* **Source**:
## begin
F. Term of office for Directors is one year.  In the event of an unscheduled vacancy, the Board shall appoint a member to serve out the expired term. Directors are installed at the July meeting of CMLF.

Article VI.  Officers
A. Number.
  The five (5) elected CMLF officers include a President, Vice-President, Secretary, Treasurer,  and Safety Officer, who serve terms of one (1) year.  Installation of Officers is at the July meeting following their election in May. In the event of an unscheduled vacancy of an office, the Board of Directors shall appoint a member of CMLF to serve until the next election.    
B. President. The chief executive officer of CMLF and Chairman of the Board is the President who presides at all meetings of the membership, appoints committees, signs and executes contracts in the name of CMLF as authorized by the membership, and appoints and discharges agents. The President has general supervision over the affairs of CMLF including publication of a website and authorization of expenditures not reserved to the Board of Directors or the membership.  In case of absence or disability of the Treasurer, the President may execute checks for expenditures authorized by the Board of Directors.
C. Vice-President.  This officer assists the President with his and performs such other duties connected with operation of CMLF as the President or Directors request.  In the absence, disability, or other inability of the President to perform the duties of his office, the Vice-President shall be vested with all the prerogatives of the President.
## end
* **Data**:
## begin
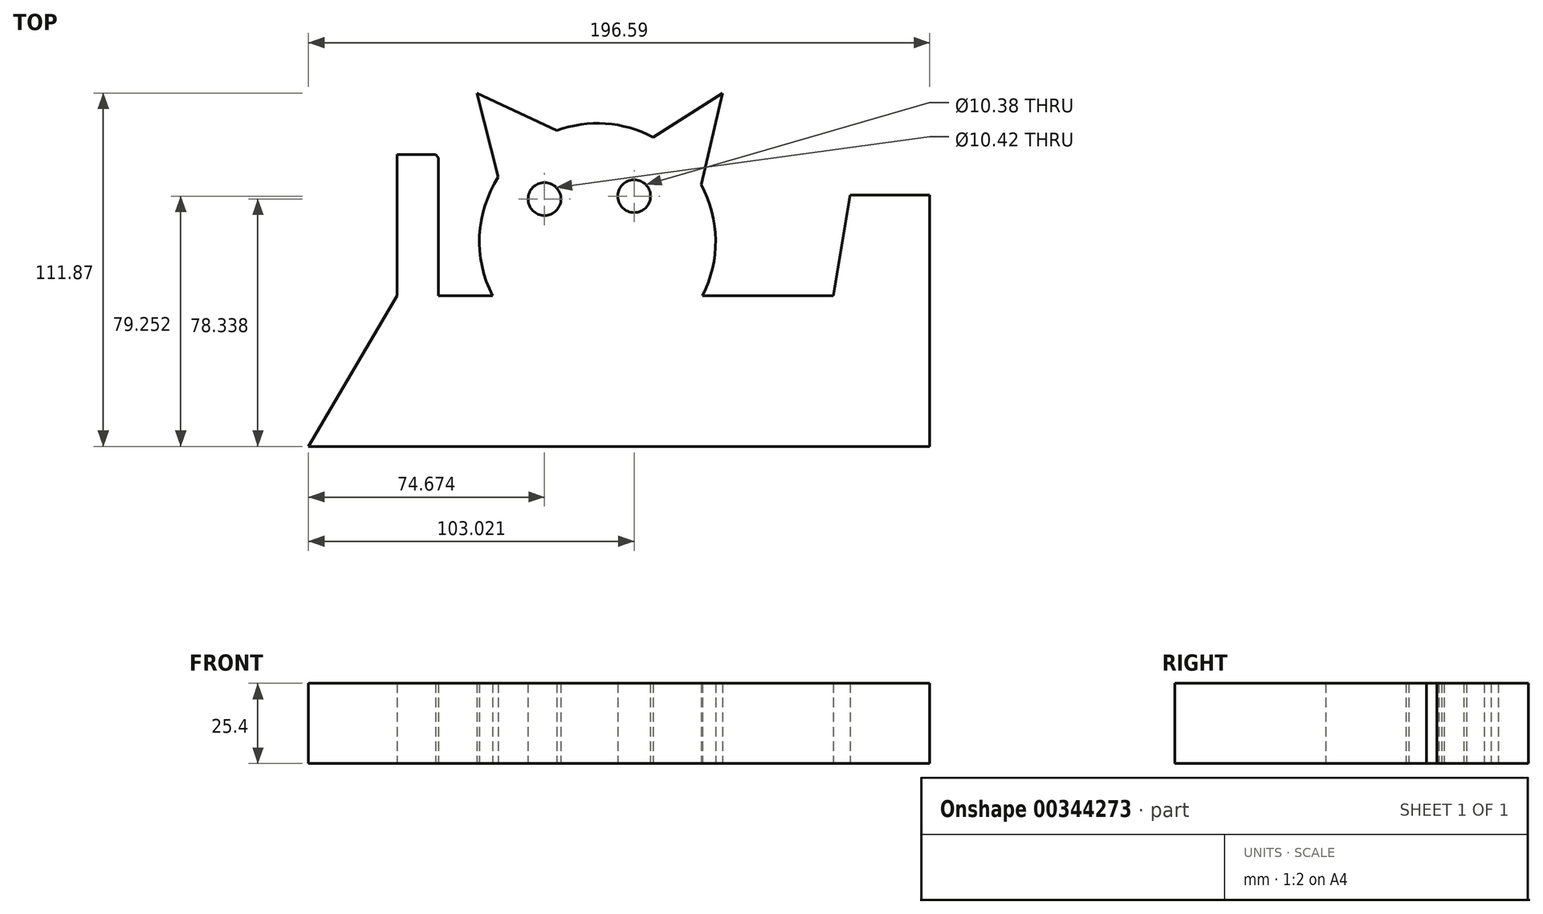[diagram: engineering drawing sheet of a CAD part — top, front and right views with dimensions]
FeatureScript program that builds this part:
## end
* **Instructions**:
a – Name the five elected officers that the CMLF bylaws passage says the organization has.
b – Transcribe the CMLF bylaws passage starting with "The five (5)" and going on through "the next election.".
c – Write the next part of the CMLF bylaws passage on directors and officers, picking up after its final sentence.

* **Answers to the exercise**:
a – President, Vice-President, Secretary, Treasurer, and Safety Officer

b –
The five (5) elected CMLF officers include a President, Vice-President, Secretary, Treasurer,  and Safety Officer, who serve terms of one (1) year.  Installation of Officers is at the July meeting following their election in May. In the event of an unscheduled vacancy of an office, the Board of Directors shall appoint a member of CMLF to serve until the next election.

c –
D. Secretary.  This officer performs duties connected with the administration of CMLF business subject to the direction of the President and the Board of Directors.  Duties include taking and keeping of minutes of each meeting of the Board and such other books, records, and papers as may be required by the membership or by local, state, or federal law.  The secretary executes with the President, on behalf of CMLF, all contracts and instruments approved by the Directors and membership.
E. Treasurer.  This officer is responsible for administration of the financial affairs of CMLF and executes on behalf of CMLF payments and expenditures, as authorized in these bylaws.  The Treasurer accounts for all the receipt of funds and disbursements, the balance on hand, and files forms and financial statements that may be required by local, state, and federal authorities.  A summary of current expenses and receipts is prepared for presentation to the Board of Directors and to the members on a monthly basis.  The Treasurer prepares the annual financial report of CMLF and a next yearís budget for presentation to the membership. The Treasurer maintains a current membership list showing the names, addresses, phone numbers, and email addresses of each member of CMLF. This officer also maintains the CMLF website with current documents including, Bylaws, SROP, member lists, the agenda for the next meeting, and a PDF archive of past meeting minutes. This officer also ensures that members are informed of the next meeting by email and on the club website at least forty eight (48) hours in advance of any CMLF meeting.
F. Safety Officer.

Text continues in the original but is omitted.